Reversals of Fortune: Sewing Up Splits.
In a stock split, a company increases the amount of shares outstanding, thus bringing down the price of a stock, which makes the price more accessible. The market, perceiving the split as evidence of the company's good health, receives the move enthusiastically.
Conversely, the reverse stock split reduces the number of shares outstanding, thereby raising the stock price--no doubt a relief to investors who already own shares. But the perception on the Street is that the company is dealing from a place of weakness.
A sizeable body of research indicates reverse split stocks don't perform well post-split, but there are some exceptions. When a small cap stock reverse splits, it immediately offers a price range more acceptable to traders. Or at least that's the hope of two small companies, one of which has completed a reverse and the other presently attempting the move.
Three years ago, Dallas-based AMRESCO was a growing diversified financial services company with about $650 million in revenue. The problem was that it funded its business through the securitization market, which was pounded mercilessly by the 1998 credit crunch--and AMRESCO never recovered. Today, it's a small, middle-market lender, one of 14 bank licensees able to originate Small Business Administration loans. Its stock price, once in the $30 range, dove to under $1. In late summer it completed a one-for-five reverse and today it's trading at about $2 a share.
The driving factor for the split was actually the specter of being delisted, says CEO Randolph Brown. "So as a way to maintain liquidity for stockholders we did a reverse." Secondly, AMRESCO's market cap shrank as a result of its financial troubles, which meant the number of shares outstanding was proportionately large relative to current market capitalization, making it very difficult to show improvements on a net earnings per share basis. "When AMRESCO generates earnings some period down the road," says Brown, "it will be more meaningful on a per-share basis as opposed to having such a large outstanding share base that does not rightly reflect the company."

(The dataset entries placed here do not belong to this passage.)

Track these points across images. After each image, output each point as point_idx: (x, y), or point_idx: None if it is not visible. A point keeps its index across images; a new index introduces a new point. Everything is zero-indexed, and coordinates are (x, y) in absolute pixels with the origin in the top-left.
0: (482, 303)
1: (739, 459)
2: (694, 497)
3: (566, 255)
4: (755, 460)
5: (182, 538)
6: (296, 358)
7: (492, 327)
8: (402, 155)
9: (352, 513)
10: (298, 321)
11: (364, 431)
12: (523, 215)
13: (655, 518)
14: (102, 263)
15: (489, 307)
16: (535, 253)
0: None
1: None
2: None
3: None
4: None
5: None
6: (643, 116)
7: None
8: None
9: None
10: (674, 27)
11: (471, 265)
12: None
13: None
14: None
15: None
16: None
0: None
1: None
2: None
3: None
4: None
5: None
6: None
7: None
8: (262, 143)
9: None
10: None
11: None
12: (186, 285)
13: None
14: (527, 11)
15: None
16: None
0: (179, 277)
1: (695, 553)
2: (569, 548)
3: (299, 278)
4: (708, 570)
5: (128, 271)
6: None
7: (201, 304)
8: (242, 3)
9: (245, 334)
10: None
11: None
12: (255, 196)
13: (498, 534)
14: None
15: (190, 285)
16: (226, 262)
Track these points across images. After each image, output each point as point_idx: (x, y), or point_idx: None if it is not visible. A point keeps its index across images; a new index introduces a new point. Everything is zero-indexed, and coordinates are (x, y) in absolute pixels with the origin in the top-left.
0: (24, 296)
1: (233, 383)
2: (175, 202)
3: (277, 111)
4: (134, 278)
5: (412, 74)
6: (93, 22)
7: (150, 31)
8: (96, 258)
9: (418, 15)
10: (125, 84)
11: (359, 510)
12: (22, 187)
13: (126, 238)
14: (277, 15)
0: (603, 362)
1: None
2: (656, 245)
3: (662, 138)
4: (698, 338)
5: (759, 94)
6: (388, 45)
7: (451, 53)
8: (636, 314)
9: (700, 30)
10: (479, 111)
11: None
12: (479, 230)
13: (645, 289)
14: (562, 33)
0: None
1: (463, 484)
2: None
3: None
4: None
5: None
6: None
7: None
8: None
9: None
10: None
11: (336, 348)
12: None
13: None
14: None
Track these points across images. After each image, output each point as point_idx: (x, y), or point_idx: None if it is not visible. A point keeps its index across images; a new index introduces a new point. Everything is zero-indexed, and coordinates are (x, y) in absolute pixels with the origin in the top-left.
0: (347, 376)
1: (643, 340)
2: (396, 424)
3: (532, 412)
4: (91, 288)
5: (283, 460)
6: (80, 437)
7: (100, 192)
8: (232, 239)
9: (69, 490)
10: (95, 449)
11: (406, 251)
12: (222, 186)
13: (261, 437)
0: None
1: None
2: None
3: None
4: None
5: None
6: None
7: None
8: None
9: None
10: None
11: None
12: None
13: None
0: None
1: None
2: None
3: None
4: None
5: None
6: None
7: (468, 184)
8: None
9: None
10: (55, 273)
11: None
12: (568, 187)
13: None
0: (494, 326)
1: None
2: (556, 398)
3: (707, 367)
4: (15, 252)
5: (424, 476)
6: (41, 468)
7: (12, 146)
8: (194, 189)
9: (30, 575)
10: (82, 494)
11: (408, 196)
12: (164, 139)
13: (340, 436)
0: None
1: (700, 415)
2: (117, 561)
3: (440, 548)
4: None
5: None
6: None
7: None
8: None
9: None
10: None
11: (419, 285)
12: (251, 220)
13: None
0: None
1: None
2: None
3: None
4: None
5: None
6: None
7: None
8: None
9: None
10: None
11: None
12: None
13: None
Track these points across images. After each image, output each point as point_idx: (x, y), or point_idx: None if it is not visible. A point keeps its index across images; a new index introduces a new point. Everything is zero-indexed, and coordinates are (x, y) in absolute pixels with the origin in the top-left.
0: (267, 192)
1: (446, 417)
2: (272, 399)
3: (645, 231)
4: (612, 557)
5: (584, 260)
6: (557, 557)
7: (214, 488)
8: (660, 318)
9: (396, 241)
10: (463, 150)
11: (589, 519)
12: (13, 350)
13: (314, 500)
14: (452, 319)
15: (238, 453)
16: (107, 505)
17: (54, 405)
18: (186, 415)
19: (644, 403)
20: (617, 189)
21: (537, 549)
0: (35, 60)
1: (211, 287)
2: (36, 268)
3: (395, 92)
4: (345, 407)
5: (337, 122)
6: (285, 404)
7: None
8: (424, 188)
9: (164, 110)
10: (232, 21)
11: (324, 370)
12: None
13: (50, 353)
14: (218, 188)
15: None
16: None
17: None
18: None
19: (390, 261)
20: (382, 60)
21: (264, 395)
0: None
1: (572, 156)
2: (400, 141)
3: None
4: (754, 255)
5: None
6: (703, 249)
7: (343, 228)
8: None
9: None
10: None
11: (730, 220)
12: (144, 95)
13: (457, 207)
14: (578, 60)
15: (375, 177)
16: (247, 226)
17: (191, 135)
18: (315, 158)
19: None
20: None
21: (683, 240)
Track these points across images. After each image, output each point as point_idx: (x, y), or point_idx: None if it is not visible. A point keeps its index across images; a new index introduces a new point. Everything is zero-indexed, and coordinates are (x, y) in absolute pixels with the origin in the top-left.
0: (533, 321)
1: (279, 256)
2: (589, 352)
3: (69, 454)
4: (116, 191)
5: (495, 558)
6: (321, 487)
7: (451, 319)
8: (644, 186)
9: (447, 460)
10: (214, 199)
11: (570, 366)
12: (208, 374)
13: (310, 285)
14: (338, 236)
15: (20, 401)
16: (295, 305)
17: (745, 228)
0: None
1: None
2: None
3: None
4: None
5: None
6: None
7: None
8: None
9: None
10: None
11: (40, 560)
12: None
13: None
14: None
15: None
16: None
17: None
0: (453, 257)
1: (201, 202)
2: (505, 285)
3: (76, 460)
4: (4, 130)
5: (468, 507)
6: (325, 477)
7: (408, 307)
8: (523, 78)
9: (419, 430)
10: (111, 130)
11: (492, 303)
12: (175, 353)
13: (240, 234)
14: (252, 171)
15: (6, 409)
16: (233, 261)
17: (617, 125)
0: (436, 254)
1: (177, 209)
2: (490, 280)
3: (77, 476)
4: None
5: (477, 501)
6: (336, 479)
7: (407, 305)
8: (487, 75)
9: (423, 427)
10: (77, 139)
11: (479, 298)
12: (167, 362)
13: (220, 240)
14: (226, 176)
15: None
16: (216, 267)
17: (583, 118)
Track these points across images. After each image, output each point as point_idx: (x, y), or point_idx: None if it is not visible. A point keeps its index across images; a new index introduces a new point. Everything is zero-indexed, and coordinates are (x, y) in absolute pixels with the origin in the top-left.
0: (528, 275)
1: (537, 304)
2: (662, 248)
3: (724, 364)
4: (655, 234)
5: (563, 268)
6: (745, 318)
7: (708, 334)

Matria Healthcare of Marietta, GA, faced a similar dilemma. The $250 million provider of comprehensive disease management programs, services, and supplies to health plans, saw its stock drop to $2.50. For a time, Matria considered reducing the number of its shares outstanding, which total 38 million. Now, with a weak stock price and other related factors persisting, the company finally decided to go that route, announcing in September its plan for a one-for-five reverse. "With the number of shares outstanding, our earnings per share are small, less than 10 cents per share," reports CEO Parker Petit.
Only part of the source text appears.